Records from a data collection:
....
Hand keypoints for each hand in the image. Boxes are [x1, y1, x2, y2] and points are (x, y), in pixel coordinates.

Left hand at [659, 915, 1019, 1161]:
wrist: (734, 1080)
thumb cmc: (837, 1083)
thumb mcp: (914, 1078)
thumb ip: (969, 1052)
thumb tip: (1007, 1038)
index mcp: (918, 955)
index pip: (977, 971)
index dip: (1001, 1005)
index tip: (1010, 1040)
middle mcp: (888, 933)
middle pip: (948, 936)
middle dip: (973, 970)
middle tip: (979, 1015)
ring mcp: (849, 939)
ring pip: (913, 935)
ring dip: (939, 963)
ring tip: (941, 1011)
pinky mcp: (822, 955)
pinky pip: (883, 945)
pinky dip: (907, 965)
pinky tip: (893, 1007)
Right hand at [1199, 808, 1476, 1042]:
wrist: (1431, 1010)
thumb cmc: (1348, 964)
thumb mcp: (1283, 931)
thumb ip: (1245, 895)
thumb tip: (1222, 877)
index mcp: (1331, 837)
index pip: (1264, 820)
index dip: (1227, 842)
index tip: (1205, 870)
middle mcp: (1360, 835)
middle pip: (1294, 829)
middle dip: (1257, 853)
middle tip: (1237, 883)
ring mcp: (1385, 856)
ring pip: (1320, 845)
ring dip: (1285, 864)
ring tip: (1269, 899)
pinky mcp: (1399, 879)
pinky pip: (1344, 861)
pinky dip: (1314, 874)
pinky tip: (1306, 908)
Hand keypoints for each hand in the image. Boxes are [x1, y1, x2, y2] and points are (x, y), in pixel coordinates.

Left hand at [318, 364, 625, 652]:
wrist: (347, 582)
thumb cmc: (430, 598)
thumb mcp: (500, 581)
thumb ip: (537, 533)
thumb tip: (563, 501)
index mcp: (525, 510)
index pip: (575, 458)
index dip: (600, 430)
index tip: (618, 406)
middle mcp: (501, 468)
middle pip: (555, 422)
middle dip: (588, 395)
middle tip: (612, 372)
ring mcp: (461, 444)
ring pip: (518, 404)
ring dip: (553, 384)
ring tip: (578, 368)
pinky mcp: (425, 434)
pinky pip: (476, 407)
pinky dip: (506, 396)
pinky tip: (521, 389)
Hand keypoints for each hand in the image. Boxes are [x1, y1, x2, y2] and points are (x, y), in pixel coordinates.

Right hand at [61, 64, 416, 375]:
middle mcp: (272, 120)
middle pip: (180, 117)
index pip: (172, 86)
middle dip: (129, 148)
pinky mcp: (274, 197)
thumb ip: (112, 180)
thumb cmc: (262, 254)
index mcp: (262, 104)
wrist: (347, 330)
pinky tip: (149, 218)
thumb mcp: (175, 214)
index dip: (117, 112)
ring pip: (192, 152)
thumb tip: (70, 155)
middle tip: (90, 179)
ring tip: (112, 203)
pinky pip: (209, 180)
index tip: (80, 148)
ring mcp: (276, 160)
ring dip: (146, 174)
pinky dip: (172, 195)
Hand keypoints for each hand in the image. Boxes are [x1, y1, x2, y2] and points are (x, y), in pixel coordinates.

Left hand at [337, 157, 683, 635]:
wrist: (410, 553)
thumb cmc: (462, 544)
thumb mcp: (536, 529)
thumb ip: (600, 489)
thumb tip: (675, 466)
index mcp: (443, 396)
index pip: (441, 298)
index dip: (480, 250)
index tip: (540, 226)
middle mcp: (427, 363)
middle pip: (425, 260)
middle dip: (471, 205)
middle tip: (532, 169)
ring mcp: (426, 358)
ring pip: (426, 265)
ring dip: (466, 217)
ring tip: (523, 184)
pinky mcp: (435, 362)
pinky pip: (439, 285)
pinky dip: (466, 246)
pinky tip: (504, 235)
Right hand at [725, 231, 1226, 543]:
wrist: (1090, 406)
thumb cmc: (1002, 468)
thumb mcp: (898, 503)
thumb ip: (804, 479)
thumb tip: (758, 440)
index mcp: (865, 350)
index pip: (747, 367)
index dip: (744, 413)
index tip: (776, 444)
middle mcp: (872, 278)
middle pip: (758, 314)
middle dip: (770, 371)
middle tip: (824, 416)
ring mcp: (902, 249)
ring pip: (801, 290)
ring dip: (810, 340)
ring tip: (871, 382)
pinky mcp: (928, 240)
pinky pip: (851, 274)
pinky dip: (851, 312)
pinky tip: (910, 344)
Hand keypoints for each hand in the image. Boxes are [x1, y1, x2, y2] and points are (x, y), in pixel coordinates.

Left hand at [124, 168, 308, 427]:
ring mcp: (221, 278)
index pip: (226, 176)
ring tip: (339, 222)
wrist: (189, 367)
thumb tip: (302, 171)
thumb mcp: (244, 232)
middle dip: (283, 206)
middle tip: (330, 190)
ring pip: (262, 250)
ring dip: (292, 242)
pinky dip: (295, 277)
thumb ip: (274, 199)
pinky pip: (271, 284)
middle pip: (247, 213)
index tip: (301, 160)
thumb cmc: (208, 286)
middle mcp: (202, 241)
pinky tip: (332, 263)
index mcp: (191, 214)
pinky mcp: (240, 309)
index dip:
....
Brief:
Repeat, without changes, every line from the one that contains "ring pip: (426, 265)" through the final line of the data.

Answer for this exercise:
ring pip: (426, 265)
ring dip: (466, 217)
ring tip: (523, 184)
pinky mcp: (435, 362)
pinky pip: (439, 285)
pinky dip: (466, 246)
pinky tip: (504, 235)
Right hand at [725, 231, 1226, 543]:
wrist: (1090, 406)
thumb cmc: (1002, 468)
thumb mcp: (898, 503)
thumb ip: (804, 479)
thumb tip: (758, 440)
index mcp: (865, 350)
index pip: (747, 367)
index dip: (744, 413)
index tip: (776, 444)
middle mcp: (872, 278)
middle pip: (758, 314)
middle dip: (770, 371)
middle tip: (824, 416)
ring mcp: (902, 249)
ring pip: (801, 290)
ring dip: (810, 340)
ring tip: (871, 382)
pinky mcp: (928, 240)
pinky pip: (851, 274)
pinky dip: (851, 312)
pinky tip: (910, 344)
Hand keypoints for each hand in the image. Boxes are [x1, y1, x2, y2] and points are (x, y), in pixel coordinates.

Left hand at [124, 168, 308, 427]:
ring mcp: (221, 278)
index pip: (226, 176)
ring tip: (339, 222)
wrist: (189, 367)
thumb tip: (302, 171)
thumb mcp: (244, 232)
middle dip: (283, 206)
middle tip: (330, 190)
ring pip: (262, 250)
ring dip: (292, 242)
pinky dip: (295, 277)
thumb ip: (274, 199)
pinky pip: (271, 284)
middle pip: (247, 213)
index tip: (301, 160)
thumb cmc: (208, 286)
middle mcp: (202, 241)
pinky tip: (332, 263)
index mcp: (191, 214)
pinky mcp: (240, 309)
index dip:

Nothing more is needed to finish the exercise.